How do bundling browser apps and compiling back-end apps compare?
The one everyone uses today is webpack. Another is called Rollup. Bundlers do a function that parallels what compilers do. They take source code in one form that is convenient to developers and turn it into the form best suited for browsers to consume.
It is just that the Node servers are different than browsers. This is okay, because they are different things. You end up wanting to use the conveniences of Node when you are developing.
What is the secret horror of working with NodeJS?
This program might not run in the browser. It might run after you do some transformation to make all the nice things you get from Node available in the browser equivalent. That is what tools like webpack do.
How does npm make money from giving away free access to a package manager?
Deeper analysis and reporting is available as a paid offering. It can also do more analysis over time across projects. For example, we could tell you when a particular vulnerability entered your application, and what your exposure is over time.

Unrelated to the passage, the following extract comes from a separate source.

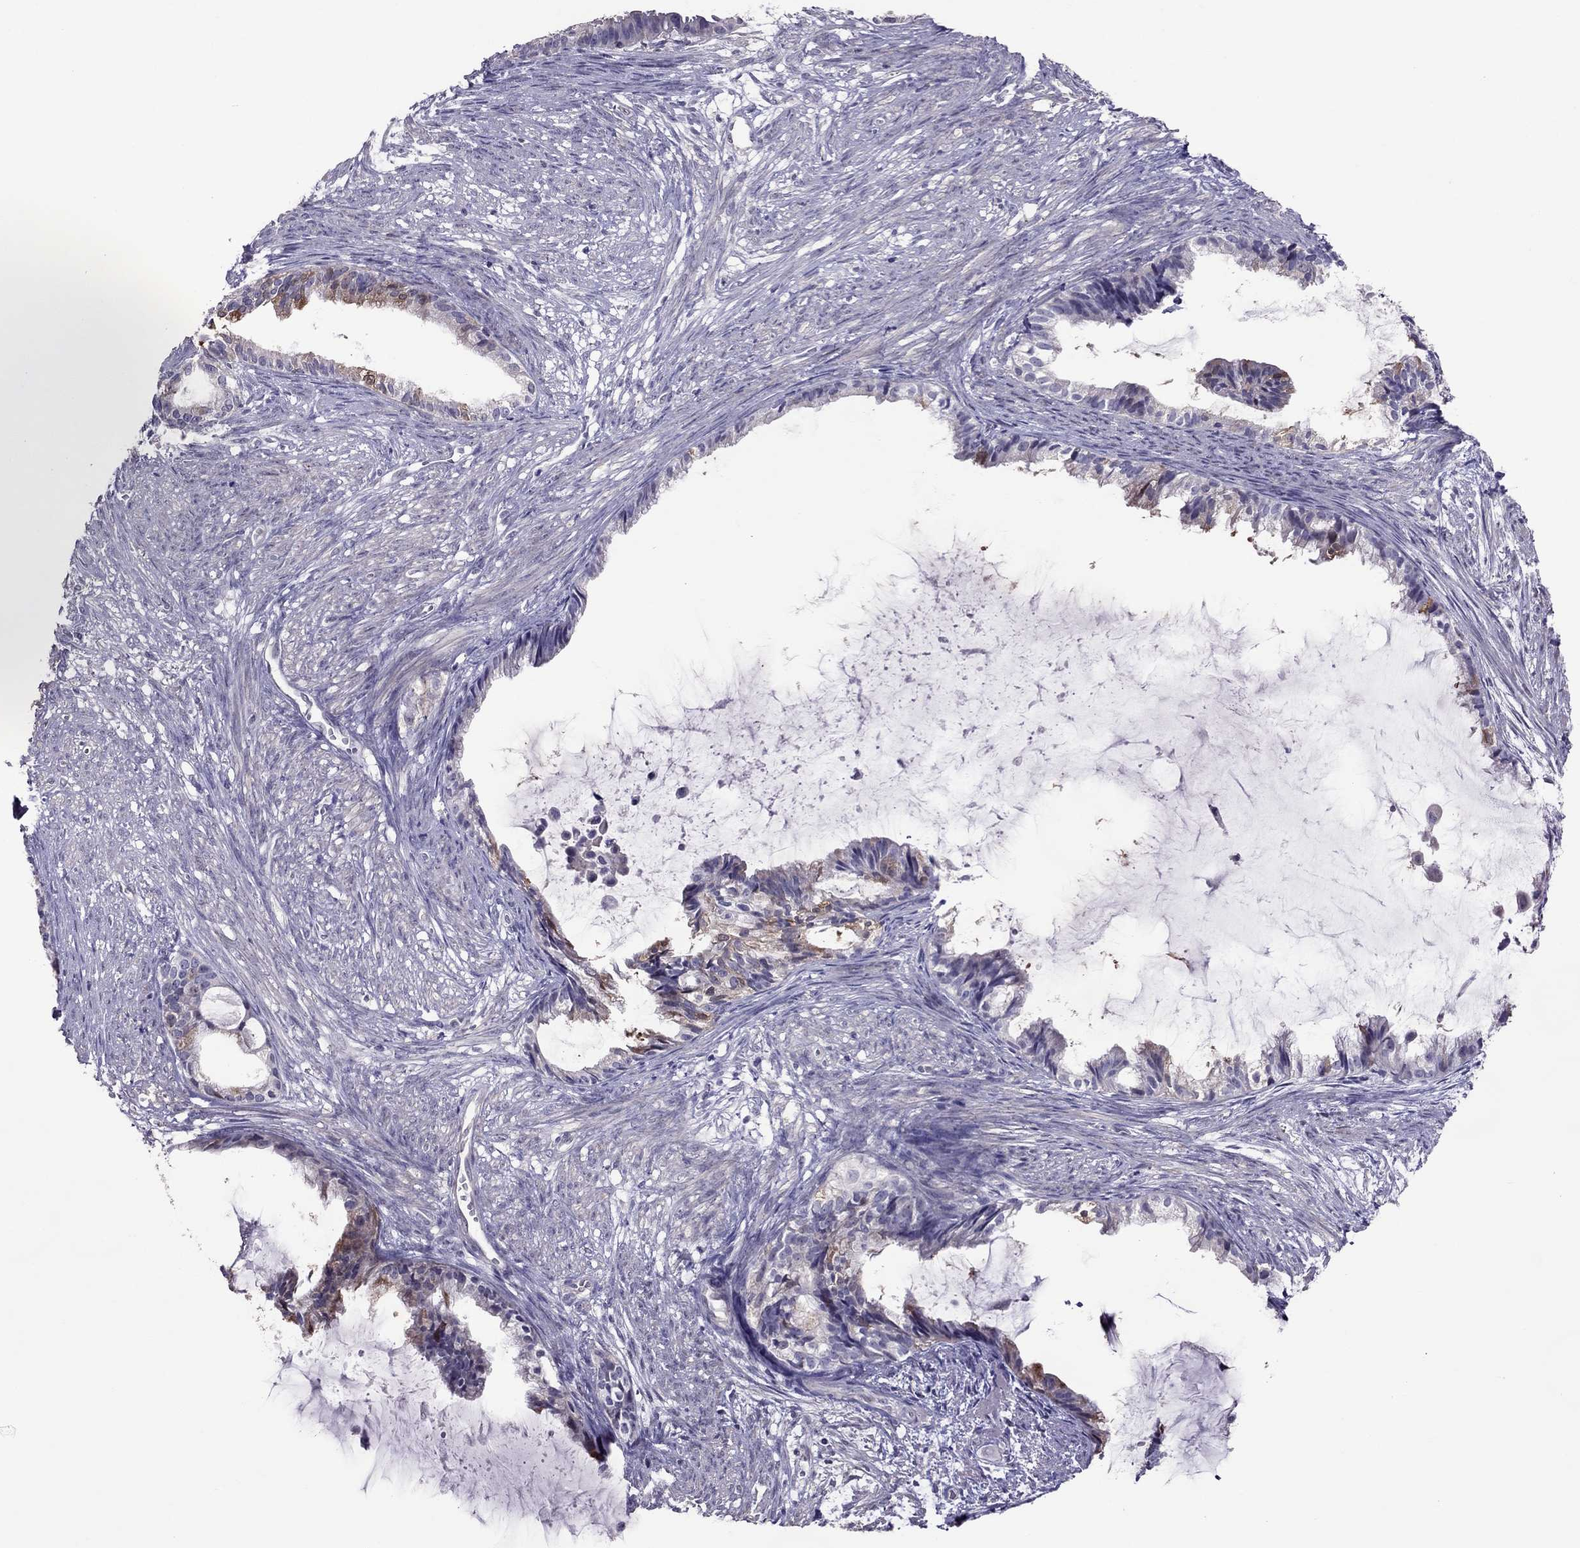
{"staining": {"intensity": "moderate", "quantity": "<25%", "location": "cytoplasmic/membranous"}, "tissue": "endometrial cancer", "cell_type": "Tumor cells", "image_type": "cancer", "snomed": [{"axis": "morphology", "description": "Adenocarcinoma, NOS"}, {"axis": "topography", "description": "Endometrium"}], "caption": "IHC histopathology image of neoplastic tissue: human endometrial cancer stained using immunohistochemistry demonstrates low levels of moderate protein expression localized specifically in the cytoplasmic/membranous of tumor cells, appearing as a cytoplasmic/membranous brown color.", "gene": "LRRC46", "patient": {"sex": "female", "age": 86}}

I’ve developed Node apps that ran for years. The fact that people are developing websites and development is constant.
How has the mix of front-end and back-end developers shifted?
Silverio; We have about 11 million developers using npm. Most of those are front-end browser developers using Node to do it. Many are using Node but sharing code that might have nothing to do with Node.js. For example, React is hosted on npm. If you want to get the latest version of React, you will run and install it using npm, Yarn or a CLI command that talks to the npm registry.
I refer to it as success as a catastrophe. You have a startup and now you have succeeded. npm has survived a catastrophe of success, because we have made really good use of our CDN.
Currently, npm usage is about 80:20 front-end to back-end developers. Two years ago, it was about 50:50. Node is critically important and is being widely used to write single page web apps.
npm being where it is and as usable and fast as it is has enabled people to do new methods of web development they could not do before. By allowing the plumbing to be taken for granted by developers, it has allowed people to build things on us that were not thinkable before.
Semantic versioning is not perfect, but most of the time it works. People can just take the software with confidence and npm retrieves the components for them automatically.